Esto explica por qué no reacciona cuando su madre muere, cuando le ofrecen un trabajo nuevo o cuando María le confiesa su amor: madre, romance, trabajo, muerte…, todos conceptos sin importancia, significantes huecos que han sido almuerzo del mito creado por la posmodernidad.

El extranjero ya no tiene fe, las esquirlas de su ser se han quedado tiradas en el asfalto. Cuando todas las estructuras son destruidas, ¿de qué se sostiene el sujeto? ¿Hacia dónde corre para esconderse del tifón? Lo único que sobra es el ensimismamiento: si afuera no queda nada, habrá que acurrucarse en lo profundo de uno mismo.

Laura Achard Arrosa y Jorge Galeano Massera, en su artículo La soledad, un problema de nuestro tiempo, afirman que habitamos en una sociedad esquizoide en vías de transformarse en autista, esto a causa del desgaste empático; “cada quién se rasca con sus propias uñas”, como canta el dicho popular. Ahora el Otro se desvanece para dejar desnudo al Yo. Achard y Galeano resaltan que la atmosfera mundial es de fragmentación y rechazo, ante esto dejan al aire un fuerte enunciado: “Solos, cada vez más solos”.

El texto pasea por una sociedad vacua, resquebrajada y aburrida. Cuando Meursault es enjuiciado, todos acuden como cucarachas para llenar los huecos de su monotonía; enganchándose a valores frívolos se encargan de señalar, de juzgar. El exceso de personalización hace imposible que se reconozcan en el otro.

El hombre es sentenciado por no llorar en el funeral de su madre, por fumar cigarrillos o beber café en el entierro; los ojos sobre su espalda aborrecen al que “no siente”, aun cuando esa misma sociedad escupe y decreta sobre el semejante sin la menor consideración, siempre bajo medidas simuladas y morbosas. Repudian a Meursault al señalarlo asesino, al tiempo que lo sentencian a muerte sin remordimiento alguno. El ente social se vuelve una masa enfermiza.

- **TRABAJO REQUERIDO**: Traduce al inglés esta oración del fragmento sobre Meursault: "El exceso de personalización hace imposible que se reconozcan en el otro." Responde solo con lo que dice el fragmento.

- **MATERIAL**:
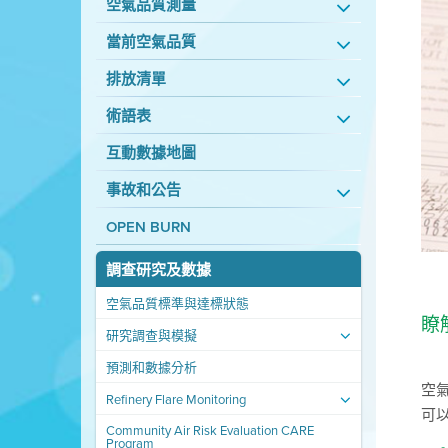
空氣品質測量
當前空氣品質
排放清單
術語表
互動數據地圖
事故和公告
OPEN BURN
調查研究及數據
空氣品質標準與達標狀態
瞭
研究調查與模擬
預測和數據分析
空
Refinery Flare Monitoring
可
Community Air Risk Evaluation CARE
Program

- **RESPUESTA**: Excessive personalization makes it impossible for them to recognize themselves in the other.